**Work instructions**
Please edit the listing from the line containing "common name: Common periwinkle" through the line containing "scientific name: Oenothera triloba" by replacing "common name" with "vernacular name", leaving everything else unchanged. Give back only those lines.
++++++
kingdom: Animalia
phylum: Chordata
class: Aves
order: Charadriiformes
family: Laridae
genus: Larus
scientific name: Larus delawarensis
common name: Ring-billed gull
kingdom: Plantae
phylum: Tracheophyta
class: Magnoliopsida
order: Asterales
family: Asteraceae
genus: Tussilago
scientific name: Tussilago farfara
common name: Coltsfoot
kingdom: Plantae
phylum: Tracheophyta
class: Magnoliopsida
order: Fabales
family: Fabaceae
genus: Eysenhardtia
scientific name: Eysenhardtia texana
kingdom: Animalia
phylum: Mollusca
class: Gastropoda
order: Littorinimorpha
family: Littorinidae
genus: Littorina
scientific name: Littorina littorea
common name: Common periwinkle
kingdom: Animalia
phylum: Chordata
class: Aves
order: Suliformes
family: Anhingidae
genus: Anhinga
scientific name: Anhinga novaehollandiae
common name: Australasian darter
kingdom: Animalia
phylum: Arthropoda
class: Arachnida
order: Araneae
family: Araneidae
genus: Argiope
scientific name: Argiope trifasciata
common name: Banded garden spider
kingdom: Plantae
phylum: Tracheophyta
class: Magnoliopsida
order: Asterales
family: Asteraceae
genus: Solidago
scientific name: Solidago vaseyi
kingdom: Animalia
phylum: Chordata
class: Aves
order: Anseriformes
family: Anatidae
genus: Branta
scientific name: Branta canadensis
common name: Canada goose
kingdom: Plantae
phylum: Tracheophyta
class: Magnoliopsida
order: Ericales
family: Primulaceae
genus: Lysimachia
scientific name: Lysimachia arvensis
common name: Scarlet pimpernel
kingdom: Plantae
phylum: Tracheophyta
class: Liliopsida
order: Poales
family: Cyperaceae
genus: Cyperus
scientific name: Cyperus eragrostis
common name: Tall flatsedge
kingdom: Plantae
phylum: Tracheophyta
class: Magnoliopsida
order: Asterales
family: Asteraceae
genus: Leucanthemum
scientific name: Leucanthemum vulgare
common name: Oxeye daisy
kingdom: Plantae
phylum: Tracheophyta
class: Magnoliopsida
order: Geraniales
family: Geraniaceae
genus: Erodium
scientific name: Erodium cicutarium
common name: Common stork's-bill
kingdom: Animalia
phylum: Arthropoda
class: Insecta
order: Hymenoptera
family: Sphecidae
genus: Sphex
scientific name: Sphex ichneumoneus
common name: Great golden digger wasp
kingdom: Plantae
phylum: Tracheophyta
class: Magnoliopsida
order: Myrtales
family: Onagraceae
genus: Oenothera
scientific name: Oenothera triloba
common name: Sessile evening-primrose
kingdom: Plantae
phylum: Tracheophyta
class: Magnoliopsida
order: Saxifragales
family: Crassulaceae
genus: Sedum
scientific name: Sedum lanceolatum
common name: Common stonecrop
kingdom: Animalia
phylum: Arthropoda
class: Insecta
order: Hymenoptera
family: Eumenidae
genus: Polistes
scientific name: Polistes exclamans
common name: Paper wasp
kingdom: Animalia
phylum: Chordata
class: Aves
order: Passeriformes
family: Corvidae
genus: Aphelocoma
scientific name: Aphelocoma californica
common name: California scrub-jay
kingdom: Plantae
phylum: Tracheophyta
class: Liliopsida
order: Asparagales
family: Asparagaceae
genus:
++++++
**Full output**
vernacular name: Common periwinkle
kingdom: Animalia
phylum: Chordata
class: Aves
order: Suliformes
family: Anhingidae
genus: Anhinga
scientific name: Anhinga novaehollandiae
vernacular name: Australasian darter
kingdom: Animalia
phylum: Arthropoda
class: Arachnida
order: Araneae
family: Araneidae
genus: Argiope
scientific name: Argiope trifasciata
vernacular name: Banded garden spider
kingdom: Plantae
phylum: Tracheophyta
class: Magnoliopsida
order: Asterales
family: Asteraceae
genus: Solidago
scientific name: Solidago vaseyi
kingdom: Animalia
phylum: Chordata
class: Aves
order: Anseriformes
family: Anatidae
genus: Branta
scientific name: Branta canadensis
vernacular name: Canada goose
kingdom: Plantae
phylum: Tracheophyta
class: Magnoliopsida
order: Ericales
family: Primulaceae
genus: Lysimachia
scientific name: Lysimachia arvensis
vernacular name: Scarlet pimpernel
kingdom: Plantae
phylum: Tracheophyta
class: Liliopsida
order: Poales
family: Cyperaceae
genus: Cyperus
scientific name: Cyperus eragrostis
vernacular name: Tall flatsedge
kingdom: Plantae
phylum: Tracheophyta
class: Magnoliopsida
order: Asterales
family: Asteraceae
genus: Leucanthemum
scientific name: Leucanthemum vulgare
vernacular name: Oxeye daisy
kingdom: Plantae
phylum: Tracheophyta
class: Magnoliopsida
order: Geraniales
family: Geraniaceae
genus: Erodium
scientific name: Erodium cicutarium
vernacular name: Common stork's-bill
kingdom: Animalia
phylum: Arthropoda
class: Insecta
order: Hymenoptera
family: Sphecidae
genus: Sphex
scientific name: Sphex ichneumoneus
vernacular name: Great golden digger wasp
kingdom: Plantae
phylum: Tracheophyta
class: Magnoliopsida
order: Myrtales
family: Onagraceae
genus: Oenothera
scientific name: Oenothera triloba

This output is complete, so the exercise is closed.